Beyond the pricey new rotating pizza oven, Mr. Giraldi and Co. are importing a new chef straight from Naples and seeking official certification through the esteemed Associazione Verace Pizza Napoletana. “I’m Italian,” said Mr. Comandatore. “I don’t want to make a pizza that’s embarrassing.”

The newly refurbished restaurant, opening March 24, will be renamed Tonda—which is Italian for “round,” in homage to the first circular pies made in Naples many centuries ago.

The partners further aim to enhance the menu with a little bit of the previously banned aperitivo. “I believe that, and I think Luigi agrees with me, that beer and wine in this pizzeria will work,” Mr. Giraldi said. “But, it’s the East Village. Why can’t they come in and have a drink with it? You tell me. So we’re going again. We’re trying again.”

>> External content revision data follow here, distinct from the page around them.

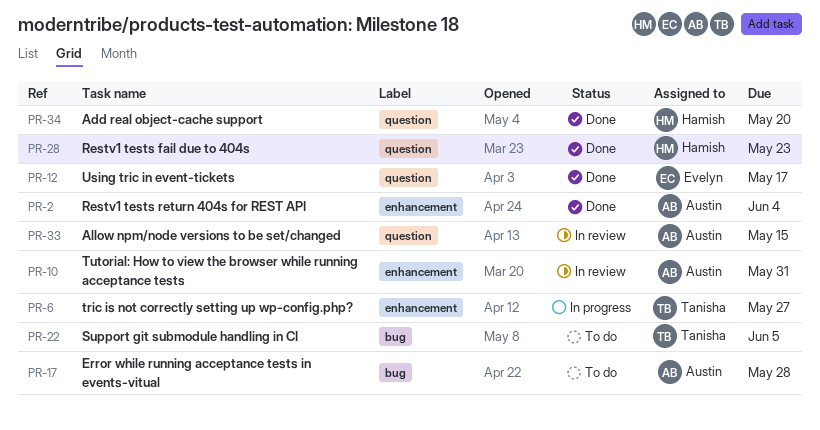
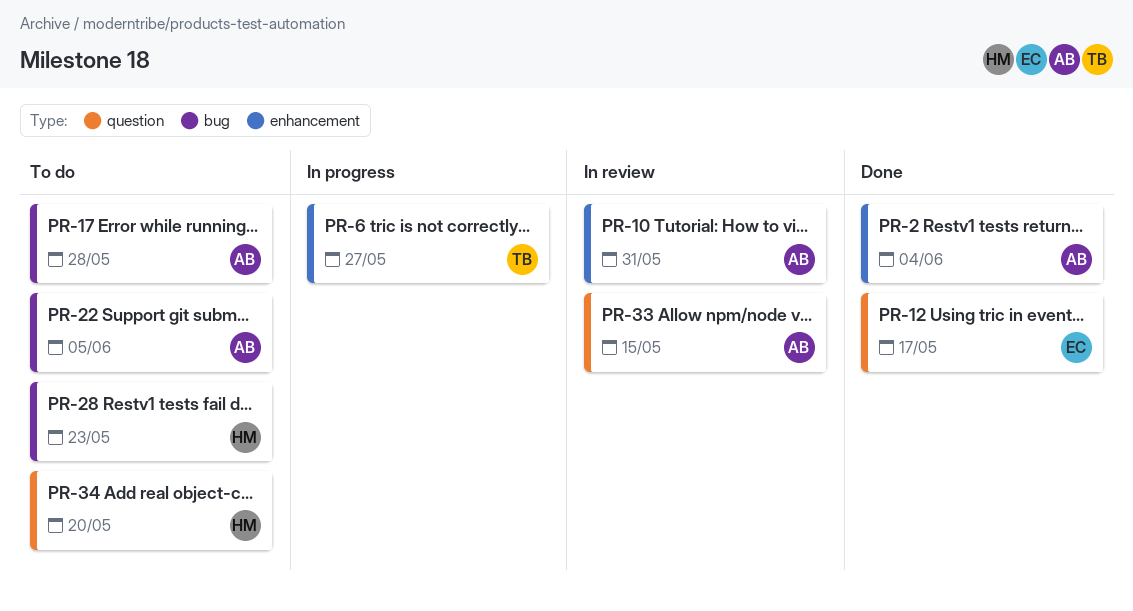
PR-22, owner: Tanisha -> Austin
PR-28, status: Done -> To do
PR-28, label: question -> bug
PR-34, status: Done -> To do

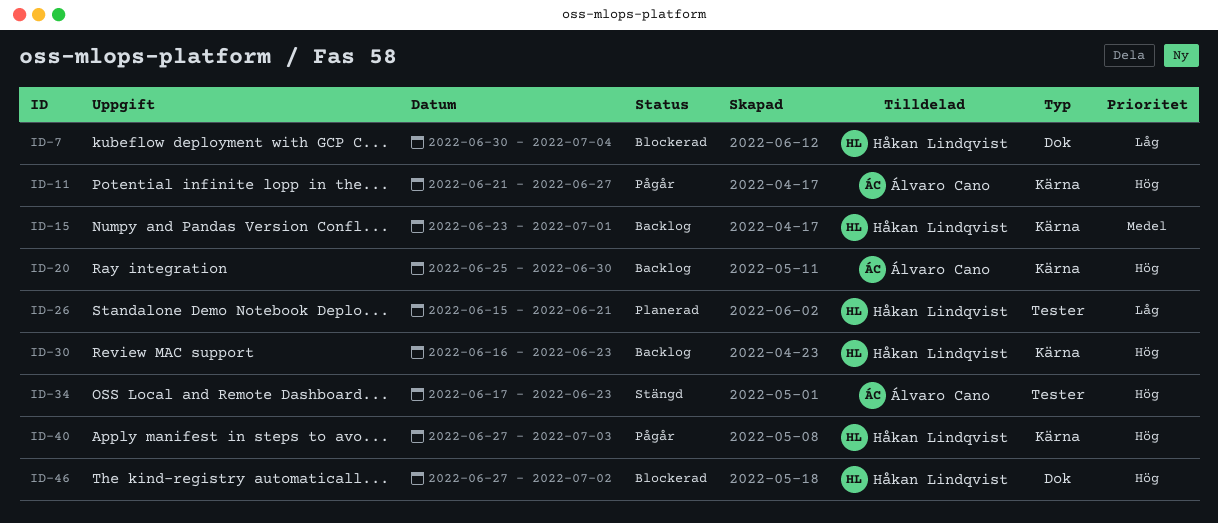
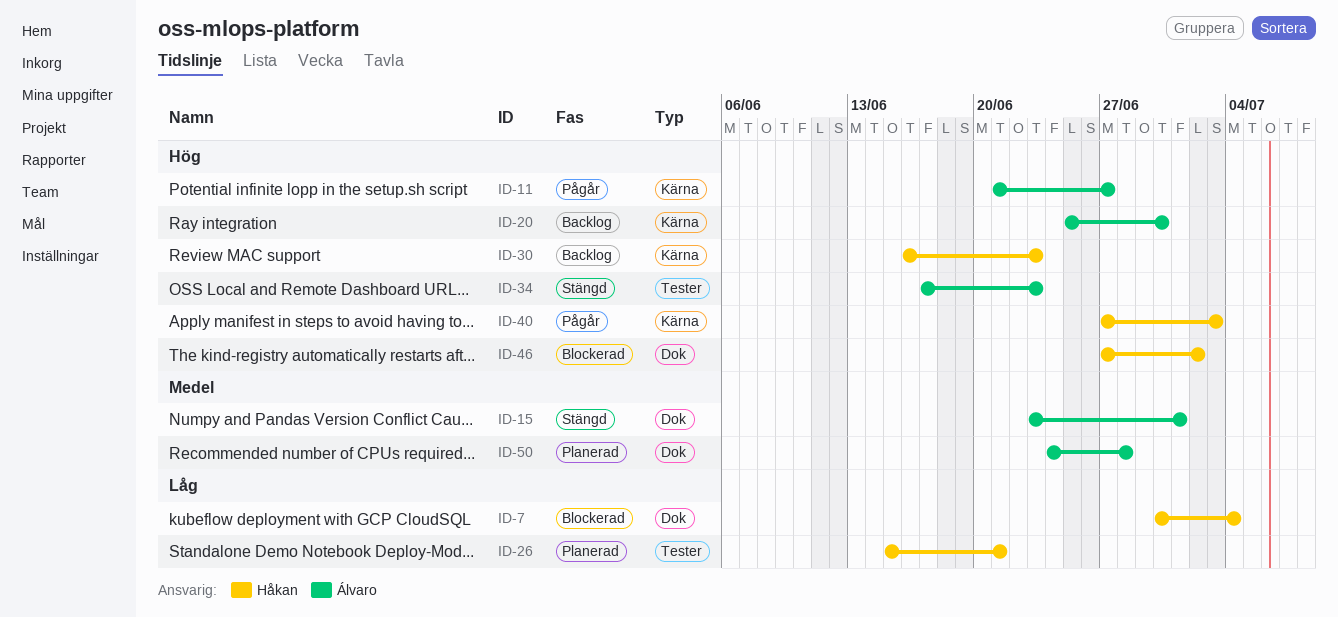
ID-15, status: Backlog -> Stängd
ID-15, owner: Håkan Lindqvist -> Álvaro Cano
ID-15, label: Kärna -> Dok
ID-50: none -> present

It seems the onetime whipping boy has already made in-roads with his old foes in the neighborhood. In January, the local Community Board 3, which had staunchly opposed him in the beginning, finally approved his renewed request for full liquor service—albeit with a slew of conditions. (The State Liquor Authority has yet to grant the full license.) On March 16, the community board will consider Mr. Giraldi’s overall change of operation.

“They trust us to the degree that we are not liars, which they accused us of being,” Mr. Giraldi said. “They know we’re trying to make it work with legitimate food. They realize I don’t have my film pals showing up in limousines, clogging their streets. I’m like, ‘Guys, you don’t understand—I’m in bed at nine o’clock. I don’t party any longer. I don’t get off on nightlife.’ It’s a legitimate place.

“Will pizza work? We hope so. We think so. We’re going to give it a shot. If it doesn’t work, we do something else. It’s like me shooting dailies all the time. You like? You don’t like? You move on to the next day.”